What is Base64?

Comments: 33 | Rating: 4.5/5

Base64 is a encoding algorithm that allows you to transform any characters into an alphabet which consists of Latin letters, digits, plus, and slash. Thanks to it, you can convert Chinese characters, emoji, and even images into a “readable” string, which can be saved or transferred anywhere.

To figuratively understand why Base64 was invented, imagine that during a phone call Alice wants to send an image to Bob. The first problem is that she cannot simply describe how the image looks, because Bob needs an exact copy. In this case, Alice may convert the image into the binary system and dictate to Bob the binary digits (bits), after that he will be able to convert them back to the original image. The second problem is that the tariffs for phone calls are too expensive and dictate each byte as 8 binary digits will last too long. To reduce costs, Alice and Bob agree to use a more efficient data transfer method by using a special alphabet, which replaces every “six digits” with one “letter”.

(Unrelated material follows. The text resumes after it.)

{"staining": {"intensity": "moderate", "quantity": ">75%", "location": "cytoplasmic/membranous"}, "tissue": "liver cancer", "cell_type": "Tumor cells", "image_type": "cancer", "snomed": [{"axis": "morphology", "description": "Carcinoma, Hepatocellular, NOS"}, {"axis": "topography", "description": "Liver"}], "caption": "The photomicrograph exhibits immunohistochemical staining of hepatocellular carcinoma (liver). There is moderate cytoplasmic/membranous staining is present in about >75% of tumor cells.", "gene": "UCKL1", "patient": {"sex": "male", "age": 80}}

To realize the difference, check out a 5x5 image converted to binary digits:

010001 110100 100101 000110 001110 000011 011101 100001 000000 010000 000000 000001 000000 001111 000000 000000 000000 001111 111100 000000 000000 000000 000000 000000 000000 000010 110000 000000 000000 000000 000000 000000 000000 010000 000000 000001 000000 000000 000000 000010 000000 100100 010000 000001 000000 000011 001011

Although the same image converted to Base64 looks like this:

R0lGODdhAQABAPAAAP8AAAAAACwAAAAAAQABAAACAkQBADs

I think the difference is obvious. Even if you remove spaces or padding zeros from binary digits, the Base64 string will still be shorter. I grouped bits only to show that each group meets each character of the Base64 string.

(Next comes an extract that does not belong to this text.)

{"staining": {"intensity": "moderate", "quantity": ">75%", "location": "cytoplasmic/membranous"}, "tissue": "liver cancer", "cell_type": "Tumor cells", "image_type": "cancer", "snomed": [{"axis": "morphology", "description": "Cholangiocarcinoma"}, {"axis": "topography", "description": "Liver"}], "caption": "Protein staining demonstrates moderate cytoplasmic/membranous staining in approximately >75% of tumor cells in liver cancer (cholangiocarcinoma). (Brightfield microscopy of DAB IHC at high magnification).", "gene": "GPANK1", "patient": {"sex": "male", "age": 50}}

Well, the story about Alice and Bob is just a thought-out example to tell you what kind of problem solves the Base64 algorithm. In fact, it is a binary-to-text encoding, whose task is to encode binary data into printable characters, when the data transmission channel or the storage medium cannot handle 8-bit character encodings.

History

The history of the Base64 started long ago, in those times when engineers argued how many bits should be in a byte. Now we use eight-bit bytes, but before that were used seven-bit, six-bit, and even three-bit bytes. By the time the eight-bit encoding was approved as a standard, many systems used old encodings and did not support the “new standard”. This led to the fact that some data was simply lost during the transfer between the new and the old systems. For example, a mail server may discard the eighth bit when sending emails. Moreover, there was another problem with mail servers — they could only send text, but not binary data (such as images, video, archives). And so, in a magical way, clever minds develop an algorithm to solve these problems. Of course, over time, other binary-to-text encodings were developed, but thanks to the simplicity, efficiency and portability, Base64 became the most popular and was used almost everywhere.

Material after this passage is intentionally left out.